Which lines in the data below contain the word "scharf"? Copy each of them.

> Material for the task

__________________________________________________

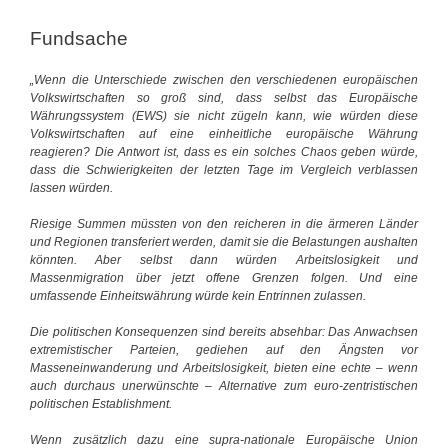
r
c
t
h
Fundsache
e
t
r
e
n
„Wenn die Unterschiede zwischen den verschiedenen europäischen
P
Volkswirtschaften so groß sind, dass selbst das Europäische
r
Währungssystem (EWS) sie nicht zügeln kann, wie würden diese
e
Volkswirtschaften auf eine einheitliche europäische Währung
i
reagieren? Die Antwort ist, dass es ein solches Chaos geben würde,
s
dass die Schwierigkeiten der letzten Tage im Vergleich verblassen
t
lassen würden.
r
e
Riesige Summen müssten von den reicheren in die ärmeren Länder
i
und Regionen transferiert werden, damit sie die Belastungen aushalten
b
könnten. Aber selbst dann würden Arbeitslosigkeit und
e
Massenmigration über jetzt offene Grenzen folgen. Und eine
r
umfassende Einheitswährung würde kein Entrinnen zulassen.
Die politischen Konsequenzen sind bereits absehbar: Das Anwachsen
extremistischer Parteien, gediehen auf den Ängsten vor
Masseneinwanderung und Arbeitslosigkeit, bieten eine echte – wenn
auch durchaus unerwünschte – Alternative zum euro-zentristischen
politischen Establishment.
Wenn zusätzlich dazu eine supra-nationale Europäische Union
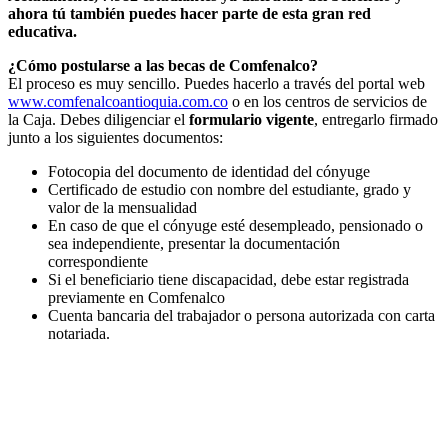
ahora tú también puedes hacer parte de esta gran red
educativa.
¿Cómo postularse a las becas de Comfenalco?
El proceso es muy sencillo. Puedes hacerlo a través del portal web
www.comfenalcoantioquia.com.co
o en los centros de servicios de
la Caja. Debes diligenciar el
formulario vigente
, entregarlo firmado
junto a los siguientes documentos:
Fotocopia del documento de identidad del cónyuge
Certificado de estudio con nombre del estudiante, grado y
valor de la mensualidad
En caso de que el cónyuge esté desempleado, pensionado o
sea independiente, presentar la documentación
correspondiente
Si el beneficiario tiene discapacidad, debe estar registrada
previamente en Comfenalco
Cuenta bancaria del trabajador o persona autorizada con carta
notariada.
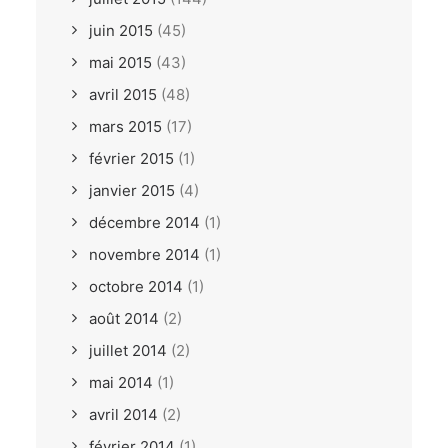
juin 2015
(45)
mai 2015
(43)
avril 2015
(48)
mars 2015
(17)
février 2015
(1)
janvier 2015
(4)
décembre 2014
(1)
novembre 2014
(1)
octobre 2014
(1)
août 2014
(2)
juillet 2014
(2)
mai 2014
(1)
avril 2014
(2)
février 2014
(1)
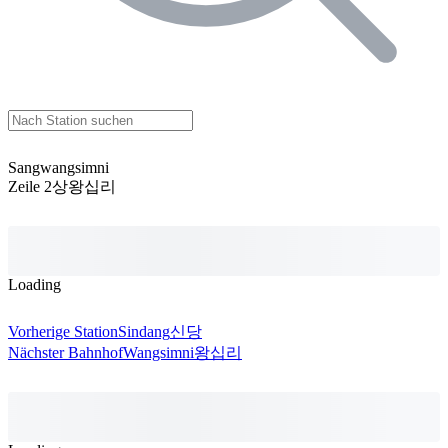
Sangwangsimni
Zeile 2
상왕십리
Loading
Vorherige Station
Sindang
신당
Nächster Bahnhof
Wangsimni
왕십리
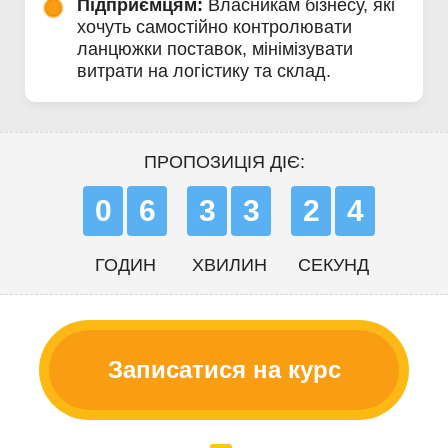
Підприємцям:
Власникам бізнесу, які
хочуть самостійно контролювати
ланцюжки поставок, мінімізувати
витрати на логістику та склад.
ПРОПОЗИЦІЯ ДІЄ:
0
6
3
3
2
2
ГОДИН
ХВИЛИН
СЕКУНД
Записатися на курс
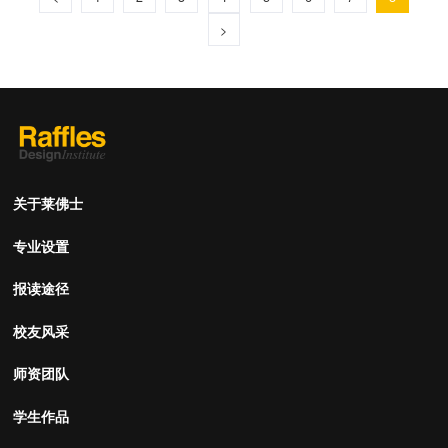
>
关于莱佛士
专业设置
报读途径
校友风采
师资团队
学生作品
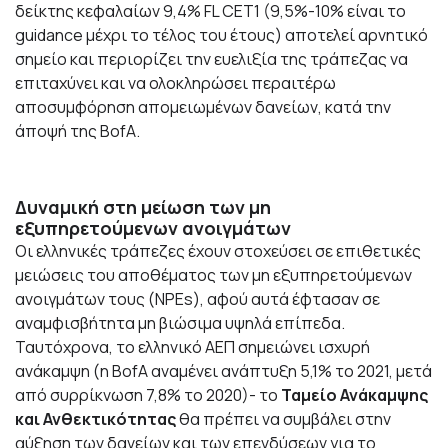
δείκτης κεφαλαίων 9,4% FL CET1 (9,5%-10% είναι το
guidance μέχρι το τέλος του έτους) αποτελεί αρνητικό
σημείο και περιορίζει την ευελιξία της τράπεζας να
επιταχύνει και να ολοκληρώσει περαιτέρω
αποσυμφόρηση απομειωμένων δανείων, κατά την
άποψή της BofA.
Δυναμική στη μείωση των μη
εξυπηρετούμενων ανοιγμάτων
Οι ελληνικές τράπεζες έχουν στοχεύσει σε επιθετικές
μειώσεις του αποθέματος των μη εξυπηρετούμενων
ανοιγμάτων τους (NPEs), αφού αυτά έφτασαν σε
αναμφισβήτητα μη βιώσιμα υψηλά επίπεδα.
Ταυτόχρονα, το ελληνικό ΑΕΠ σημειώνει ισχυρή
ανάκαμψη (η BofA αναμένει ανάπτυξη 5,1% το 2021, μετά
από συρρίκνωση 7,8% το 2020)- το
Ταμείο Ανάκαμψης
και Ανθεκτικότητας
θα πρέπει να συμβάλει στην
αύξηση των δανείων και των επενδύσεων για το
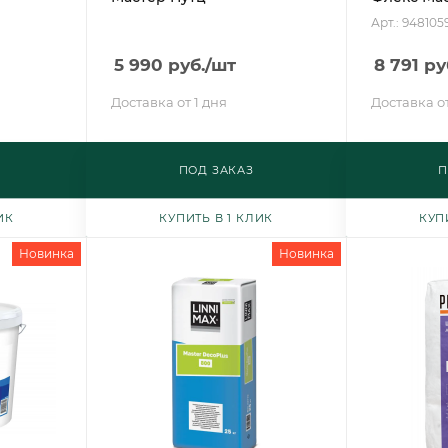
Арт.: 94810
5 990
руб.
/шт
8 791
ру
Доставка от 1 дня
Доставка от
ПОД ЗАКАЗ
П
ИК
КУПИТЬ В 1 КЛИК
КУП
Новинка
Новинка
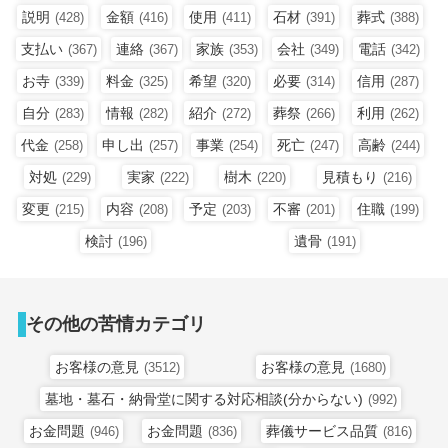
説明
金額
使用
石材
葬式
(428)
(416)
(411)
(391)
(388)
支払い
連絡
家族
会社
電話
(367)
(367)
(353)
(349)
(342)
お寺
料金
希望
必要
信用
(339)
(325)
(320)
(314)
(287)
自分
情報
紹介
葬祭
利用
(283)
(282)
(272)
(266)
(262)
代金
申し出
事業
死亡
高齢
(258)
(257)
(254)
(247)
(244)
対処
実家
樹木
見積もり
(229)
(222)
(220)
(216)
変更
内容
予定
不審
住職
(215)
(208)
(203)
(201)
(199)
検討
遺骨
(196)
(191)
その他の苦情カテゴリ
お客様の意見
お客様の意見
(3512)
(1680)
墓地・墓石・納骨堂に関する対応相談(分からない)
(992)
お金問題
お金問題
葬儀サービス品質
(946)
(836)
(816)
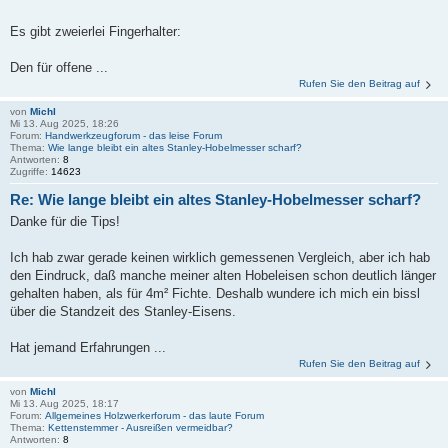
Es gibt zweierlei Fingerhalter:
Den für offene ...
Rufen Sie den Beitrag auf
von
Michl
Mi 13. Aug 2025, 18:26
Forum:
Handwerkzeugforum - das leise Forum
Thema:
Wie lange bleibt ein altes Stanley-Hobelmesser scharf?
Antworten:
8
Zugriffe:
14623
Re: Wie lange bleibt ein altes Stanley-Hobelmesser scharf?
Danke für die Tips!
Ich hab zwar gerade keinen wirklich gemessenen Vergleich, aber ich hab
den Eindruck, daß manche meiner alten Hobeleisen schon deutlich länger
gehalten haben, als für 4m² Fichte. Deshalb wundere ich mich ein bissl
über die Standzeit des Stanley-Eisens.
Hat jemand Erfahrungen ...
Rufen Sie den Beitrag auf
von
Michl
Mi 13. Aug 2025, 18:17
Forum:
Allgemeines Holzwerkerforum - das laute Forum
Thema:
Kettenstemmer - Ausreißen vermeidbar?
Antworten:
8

__________________________________________________

> Worked solution
Wie lange bleibt ein altes Stanley-Hobelmesser scharf?
Re: Wie lange bleibt ein altes Stanley-Hobelmesser scharf?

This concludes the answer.